The first two hours are a chore — they feel like the first 15 minutes of a movie script that got stretched out without adding anything worth the extra time — after which things perk up a bit, owing less to anything about Marty and Wendy or kids Charlotte (Sofia Hublitz) and Jonah (Skylar Gaertner) than to our getting to know some of their new friends and enemies. In particular, Julia Garner (Kimmy from The Americans) is so good as Ruth Langhorne, 19-year-old leader of a local family of hillbilly con artists — smarter and more vicious than all the men in the family, but also more vulnerable in ways she can barely recognize, let alone understand — that I began to wish for Ozark to take a Psycho left turn and kill off the famous star early in order to focus on who the story should really be about. The occasional moments where Marty and Ruth are actually working together, rather than trying to sabotage one another, are reminiscent of Walt and Jesse (or Tony and Christopher, or Don and Peggy, or…), but it’s also the closest Ozark often comes to feeling genuinely entertaining, rather than a monochromatic forced march.
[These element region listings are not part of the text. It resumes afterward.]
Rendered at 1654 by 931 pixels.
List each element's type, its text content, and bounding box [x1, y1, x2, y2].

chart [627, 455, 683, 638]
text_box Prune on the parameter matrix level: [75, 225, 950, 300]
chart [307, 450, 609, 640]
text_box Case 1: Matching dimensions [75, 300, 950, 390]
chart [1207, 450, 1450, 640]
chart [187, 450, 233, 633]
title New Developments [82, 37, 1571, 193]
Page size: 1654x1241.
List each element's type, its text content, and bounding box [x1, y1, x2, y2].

Peter Mullan from Top of the Lake and Quarry pops up a few episodes in as a crime boss for whom Marty’s arrival is a constant source of headaches, and he at least retains his gift for delivering colorful speeches menacingly. Jordana Spiro has less to do as the owner of a lakefront lodge Marty buys to launder his money, but she has an earthy frankness that gives more life to the character than her plot functionary status demands; when she’s on screen, you believe she had a full and complicated existence before Marty’s trouble walked through her door.
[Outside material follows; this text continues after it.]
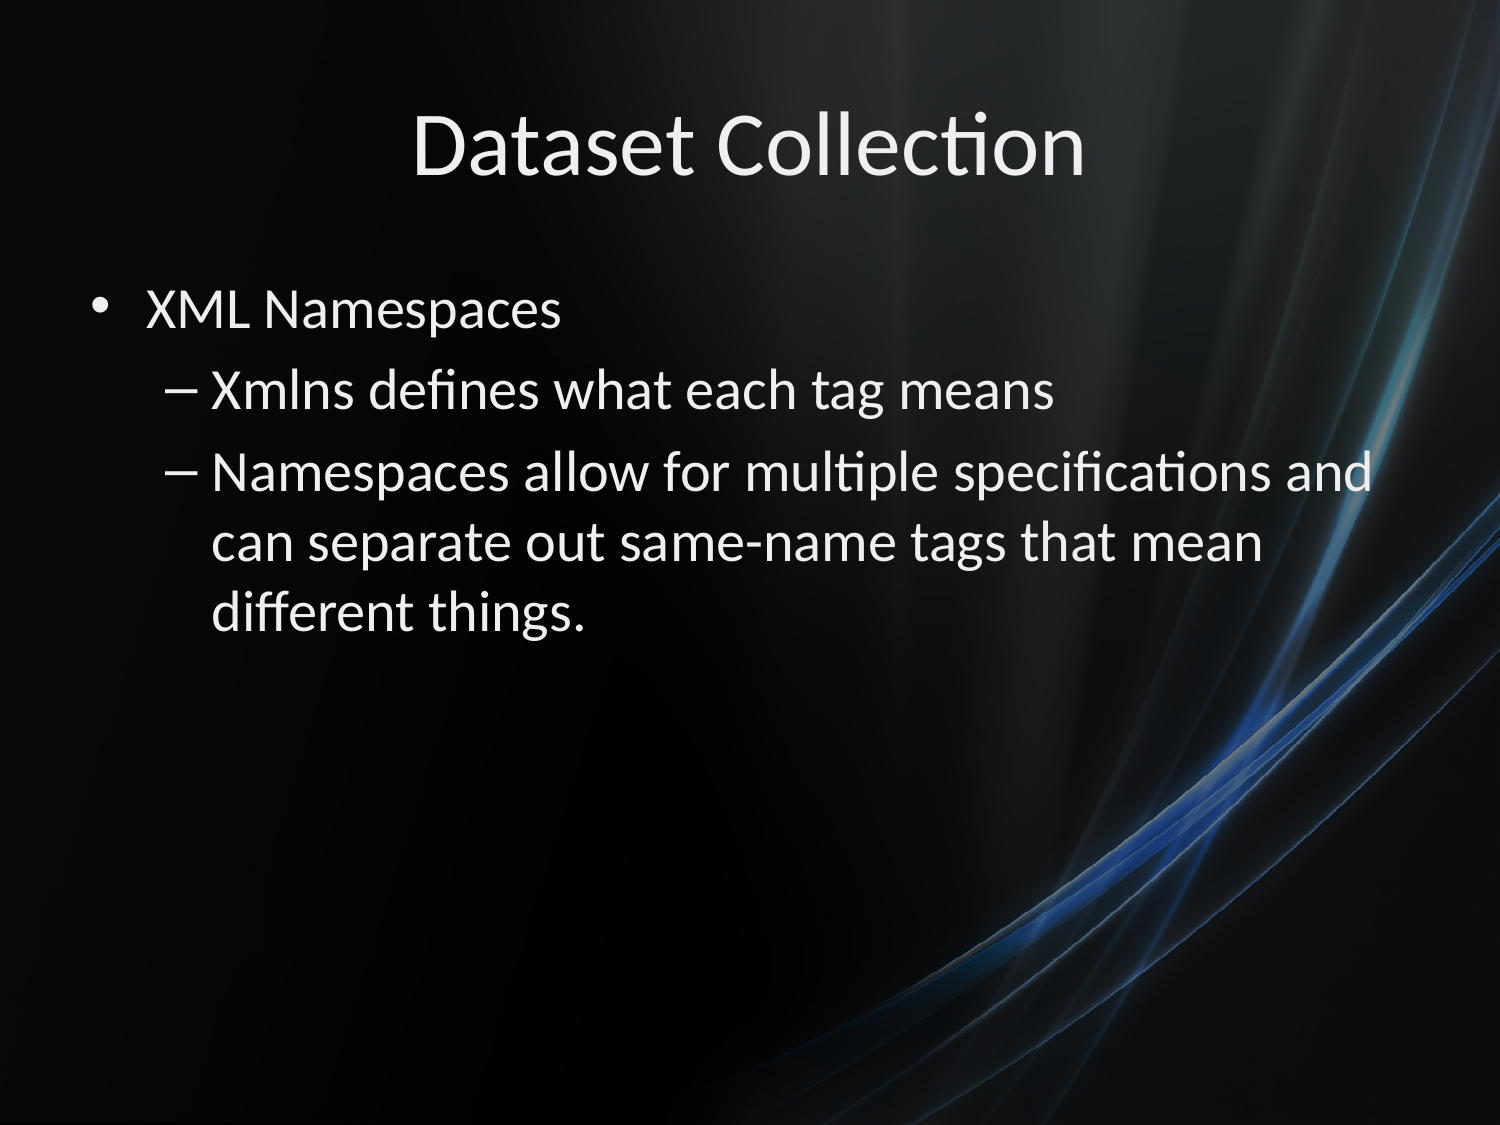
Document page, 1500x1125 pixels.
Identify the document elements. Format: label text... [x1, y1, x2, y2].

list XML Namespaces Xmlns defines what each tag means Namespaces allow for multiple specifications and can separate out same-name tags that mean different things. [75, 262, 1425, 1005]
picture [0, 0, 1500, 1125]
title Dataset Collection [75, 45, 1425, 233]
Bateman and Linney both do their best in thankless roles. Marty’s perpetually smug and exasperated, but rarely gets to display a level of genius or creativity to make that tolerable; you know he’s smart mainly because he keeps telling everyone that he is. Wendy has her own sins to do penance for, and Linney occasionally manages to generate some specificity out of a stock disapproving cable wife role, but the cliches keep getting the better of her.
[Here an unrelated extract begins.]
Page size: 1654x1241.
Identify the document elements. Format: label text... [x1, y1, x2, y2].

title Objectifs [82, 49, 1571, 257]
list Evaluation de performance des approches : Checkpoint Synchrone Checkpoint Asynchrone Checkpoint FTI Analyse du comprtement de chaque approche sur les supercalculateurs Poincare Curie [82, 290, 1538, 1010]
There’s also the matter of Marty having to clean money that’s already been laundered in order to save his life. The whole thing is a test by Del — “I’m torn, Marty,” he says, “between intrigue and thinking this whole Ozark thing is complete and utter straw-grasping bullshit” — and while the lives of Marty and his family are at stake, the capriciousness of the exercise undercuts the life-and-death stakes of it all: Marty has to risk everything as a thought exercise, basically.

There are occasional hints of a show that’s striving for more than Peak TV’s Greatest Hits played by a proficient cover band. But inevitably, things revert to exactly what you expect them to be, recalling the song that one of Marty’s new employees at the lodge keeps playing over and over again on the jukebox: “Still the Same.”